The examined children in whom we diagnosed allergic colitis, performing serologic examinations of ASCA and ANCA, would allow to establish precisely the diagnosis in almost half of children (47%). In several patients both the clinical picture and the results of the other examinations could suggest IBD from the very beginning, whereas the majority of the examined children were qualified to the group with allergic colitis with regard to normal parameters of inflammation and the absence of changes in colonoscopy.

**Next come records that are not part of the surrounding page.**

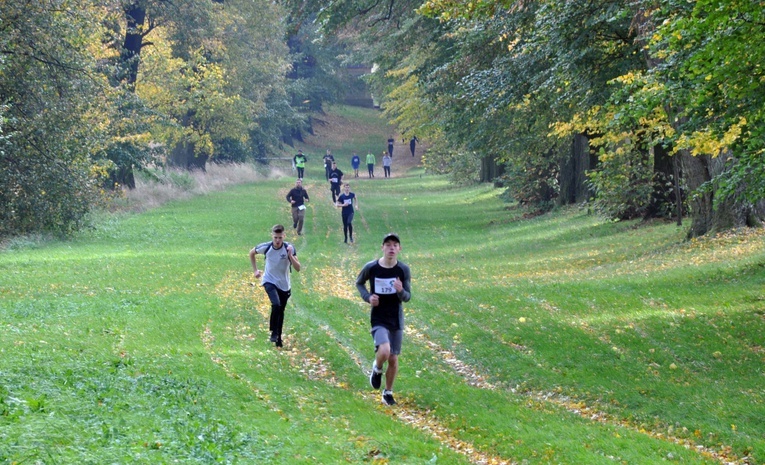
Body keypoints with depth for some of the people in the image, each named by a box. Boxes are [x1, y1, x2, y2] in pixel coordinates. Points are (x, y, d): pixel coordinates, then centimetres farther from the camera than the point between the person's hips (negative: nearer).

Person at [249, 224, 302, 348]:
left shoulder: (289, 248, -16)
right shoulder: (265, 247, -14)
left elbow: (298, 268, -19)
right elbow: (252, 253, 8)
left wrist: (290, 255, -33)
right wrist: (255, 270, 7)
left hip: (284, 285, 2)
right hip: (269, 281, -2)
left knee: (281, 310, 11)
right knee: (276, 304, -25)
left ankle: (279, 337, 26)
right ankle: (274, 332, -8)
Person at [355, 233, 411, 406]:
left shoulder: (403, 270, -6)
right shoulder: (371, 267, -9)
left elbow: (407, 297, -2)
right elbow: (359, 283, 11)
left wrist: (401, 291, -25)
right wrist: (367, 296, -8)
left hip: (396, 320, 2)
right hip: (378, 319, -2)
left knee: (393, 359, 8)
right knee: (384, 351, -26)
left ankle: (388, 393, 29)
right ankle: (377, 369, 8)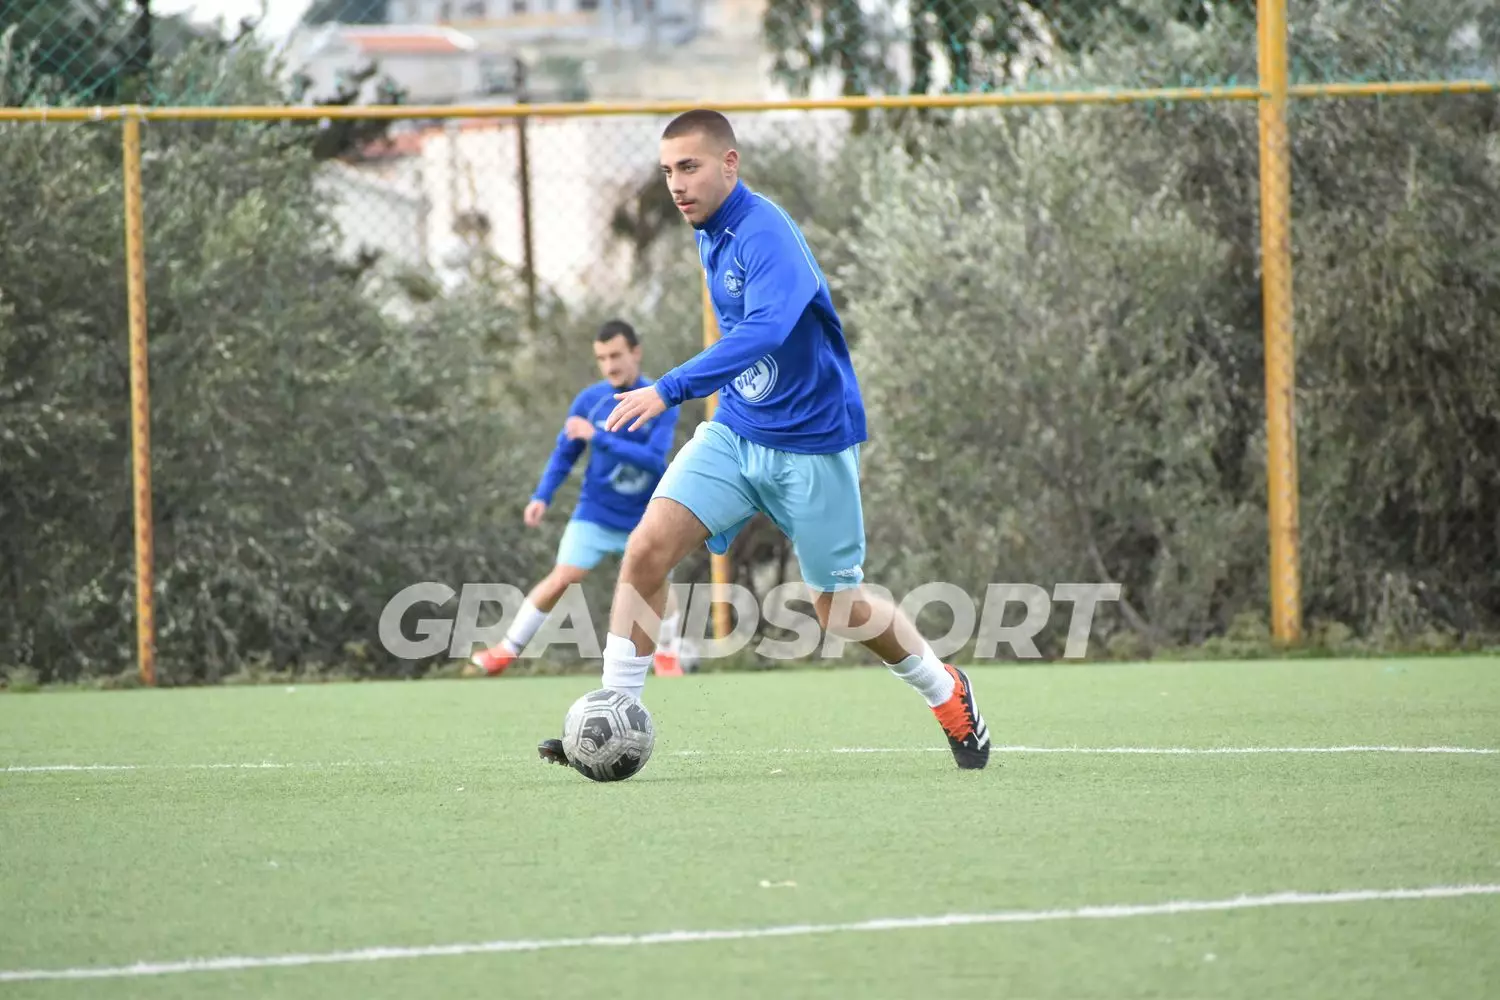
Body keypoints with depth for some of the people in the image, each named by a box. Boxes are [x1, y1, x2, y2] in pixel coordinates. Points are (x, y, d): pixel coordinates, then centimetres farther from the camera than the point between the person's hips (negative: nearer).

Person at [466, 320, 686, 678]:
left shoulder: (661, 403, -13)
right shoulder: (589, 401, -7)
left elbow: (655, 459, -24)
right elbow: (565, 454, 3)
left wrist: (599, 438, -31)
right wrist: (542, 497, -10)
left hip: (644, 520, 0)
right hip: (595, 514, 0)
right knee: (561, 578, -12)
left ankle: (667, 656, 23)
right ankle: (507, 650, -2)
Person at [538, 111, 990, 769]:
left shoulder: (764, 234, -22)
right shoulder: (711, 237, 5)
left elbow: (764, 330, -39)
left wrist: (669, 390, -46)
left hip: (810, 444, -7)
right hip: (735, 433, 7)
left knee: (837, 611, 5)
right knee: (647, 549, -14)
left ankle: (949, 694, 32)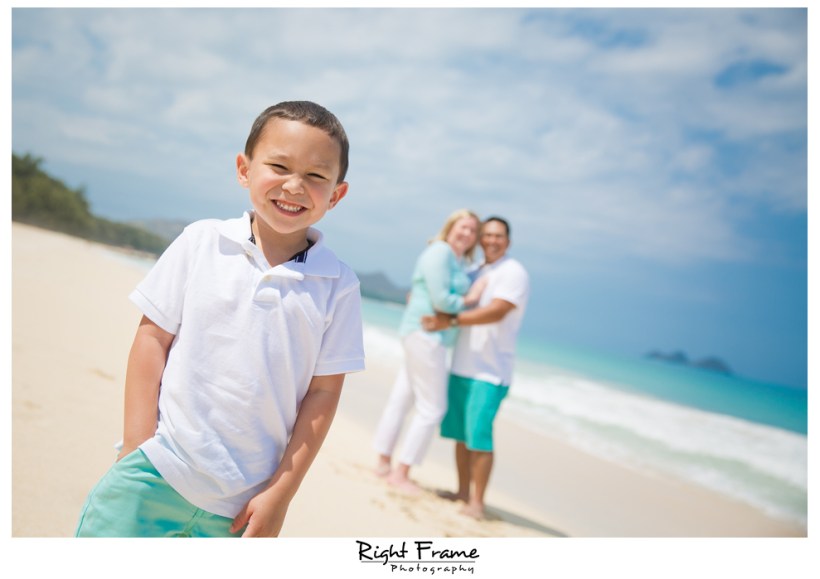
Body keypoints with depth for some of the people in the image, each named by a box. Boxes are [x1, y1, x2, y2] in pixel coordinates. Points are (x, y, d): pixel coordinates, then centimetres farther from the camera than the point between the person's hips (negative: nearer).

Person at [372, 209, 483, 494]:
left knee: (401, 399, 14)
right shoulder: (440, 253, -14)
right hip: (426, 334, -10)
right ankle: (401, 473, 4)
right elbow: (441, 300, -21)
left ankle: (384, 462, 24)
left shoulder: (458, 262, 16)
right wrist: (468, 300, -5)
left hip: (429, 337, 10)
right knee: (432, 408, -4)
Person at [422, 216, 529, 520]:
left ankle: (477, 502, 1)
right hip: (462, 366, 7)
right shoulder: (475, 271, 15)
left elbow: (496, 312, -23)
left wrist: (451, 321, -28)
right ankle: (463, 491, 22)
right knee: (459, 432, 10)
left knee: (478, 434, -9)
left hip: (490, 371, -7)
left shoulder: (514, 273, -8)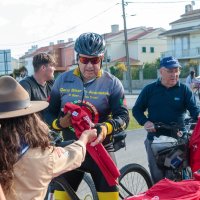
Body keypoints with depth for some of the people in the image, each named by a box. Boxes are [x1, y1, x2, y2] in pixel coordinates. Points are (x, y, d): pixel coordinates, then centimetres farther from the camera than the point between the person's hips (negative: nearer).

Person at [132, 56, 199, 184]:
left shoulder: (184, 90, 3)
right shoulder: (150, 89, 5)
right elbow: (137, 109, 9)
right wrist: (145, 122, -10)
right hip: (154, 139, 1)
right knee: (157, 176, 9)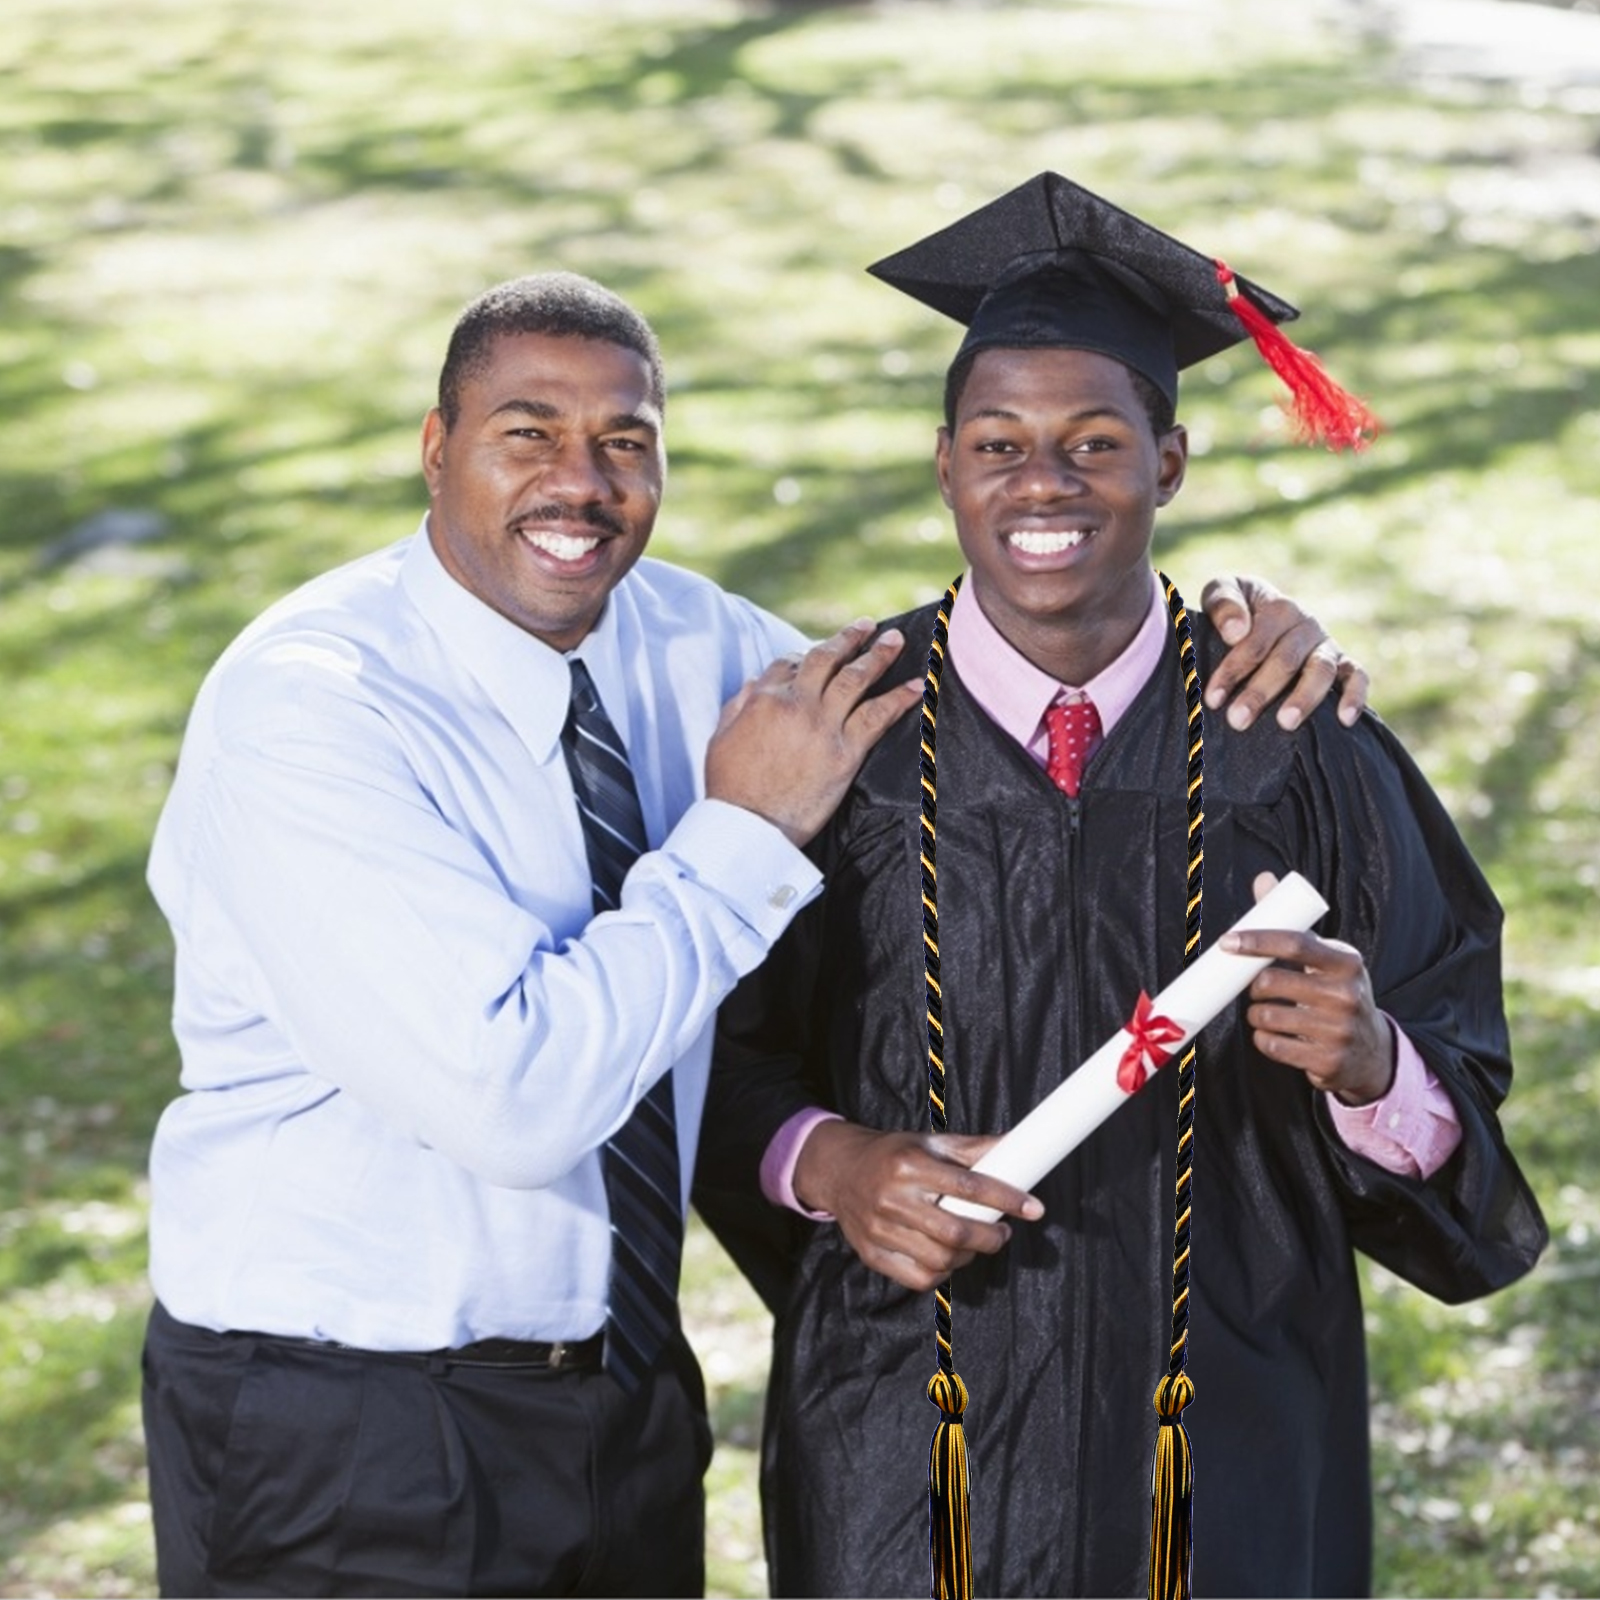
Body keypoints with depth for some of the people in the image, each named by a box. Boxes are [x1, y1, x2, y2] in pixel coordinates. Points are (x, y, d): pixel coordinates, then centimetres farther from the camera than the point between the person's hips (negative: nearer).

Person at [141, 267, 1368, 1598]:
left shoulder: (673, 636, -1)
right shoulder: (303, 711, -22)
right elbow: (511, 1100, -31)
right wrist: (744, 831, -22)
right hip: (344, 1437, -7)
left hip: (627, 1384, 7)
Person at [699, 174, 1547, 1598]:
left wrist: (1369, 1063, -23)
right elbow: (731, 1048, 1)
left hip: (1228, 1439, 0)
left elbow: (1460, 1088, -2)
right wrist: (829, 1161, -18)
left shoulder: (1296, 745, -5)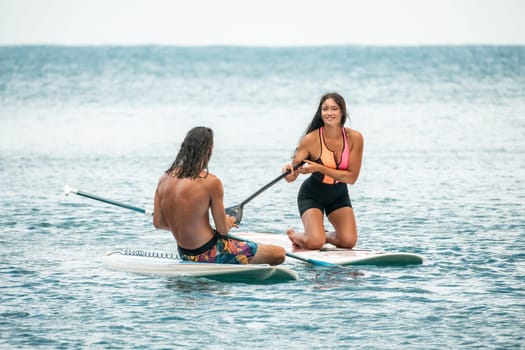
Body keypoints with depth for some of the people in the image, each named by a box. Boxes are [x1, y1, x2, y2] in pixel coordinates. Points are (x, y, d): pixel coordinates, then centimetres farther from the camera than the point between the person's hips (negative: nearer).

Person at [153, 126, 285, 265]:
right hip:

In the case of our children with allergic colitis it is not known whether elevated ASCA titres are connected with the small bowel damage, as Granito observed in celiac disease, and they disappear after normalization of changes within the small bowel, or maybe they are an early serologic symptom of Crohn's disease, as was observed by Israeli in the case of diagnosed colitis. It seems that only a long-lasting clinical and serologic observation of these patients will help to establish the proper diagnosis.

5. Conclusions

We proved a high specificity of ASCA antibodies for Crohn's disease and p-ANCA for ulcerative colitis. We observed a relation between the occurrence of ASCA antibodies and localization in the small bowel, and a relation between p-ANCA and localization in the large bowel in children with Crohn's disease, and also a connection between food allergy and duodenitis in children with Crohn's disease.

We did not prove any relation between ASCA antibodies and the occurrence of food allergy in the examined groups of children. In the course of allergic colitis, p-ANCA and ASCA antibodies are present in almost half of children, which may direct diagnosis towards ulcerative colitis or Crohn's disease. The performance of genetic and serologic examinations in the group of children with colitis related to food allergy allows to separate a group of patients requiring a strict gastrological observation and control examinations in order to establish the final diagnosis of CD or UC.